• [Testo fornito]:
Io usavo tranquillamente il manta con la gentoo!

ENx

----------

## Ruba

Oppure un bel modem Ericsson HM220dp ethernet.non ti servono nemmeno i driver.

----------

## MyZelF

Sicuramente richiedendo un modem ethernet l'installazione risulterà più semplice (a patto che tu abbia una scheda di rete :). Io ho richiesto l'attivazione a febbraio con il modem ethernet in comodato e mi hanno rifilato uno SpeedWeb IPM Datacom, di cui per ora non mi posso lamentare.

----------

## Benve

Grazie credo che chiederò il SpeedTouch USB.

----------

## paolo

 *Benve wrote:*   

> Grazie credo che chiederò il SpeedTouch USB.

 

Io credo che il modello ethernet sia superiore: ci attacchi un hub/switch e così potete "navigare" in piu' persone.

• [Dati raccolti]:
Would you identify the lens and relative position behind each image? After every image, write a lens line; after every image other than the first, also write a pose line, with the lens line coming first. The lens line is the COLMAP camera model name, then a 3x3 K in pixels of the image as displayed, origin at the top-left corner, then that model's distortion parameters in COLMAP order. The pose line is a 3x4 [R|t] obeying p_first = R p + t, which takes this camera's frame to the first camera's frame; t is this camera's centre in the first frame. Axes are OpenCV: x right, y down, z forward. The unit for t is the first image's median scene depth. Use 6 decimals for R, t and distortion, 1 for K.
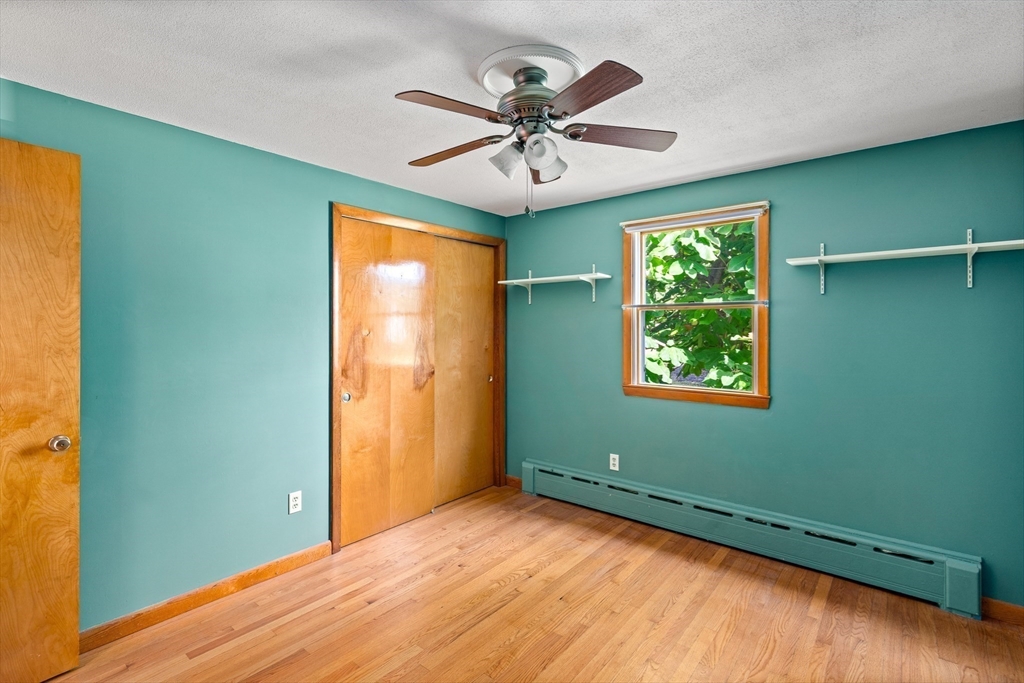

• [Cosa farai]:
(a) Nella discussione sui modem, quale modem ha ricevuto MyZelF dopo aver chiesto l'attivazione a febbraio?
(b) Trasforma in un elenco puntato il paragrafo della discussione sui modem che comincia con «Sicuramente richiedendo un modem ethernet», conservandone i fatti principali.

• [Risultati dell'esercizio]:
(a) Uno SpeedWeb IPM Datacom.

(b)
- Con un modem ethernet l'installazione è più semplice, purché si abbia una scheda di rete.
- MyZelF ha chiesto l'attivazione a febbraio con un modem ethernet in comodato.
- Ha ricevuto uno SpeedWeb IPM Datacom.
- Per ora non ha motivo di lamentarsene.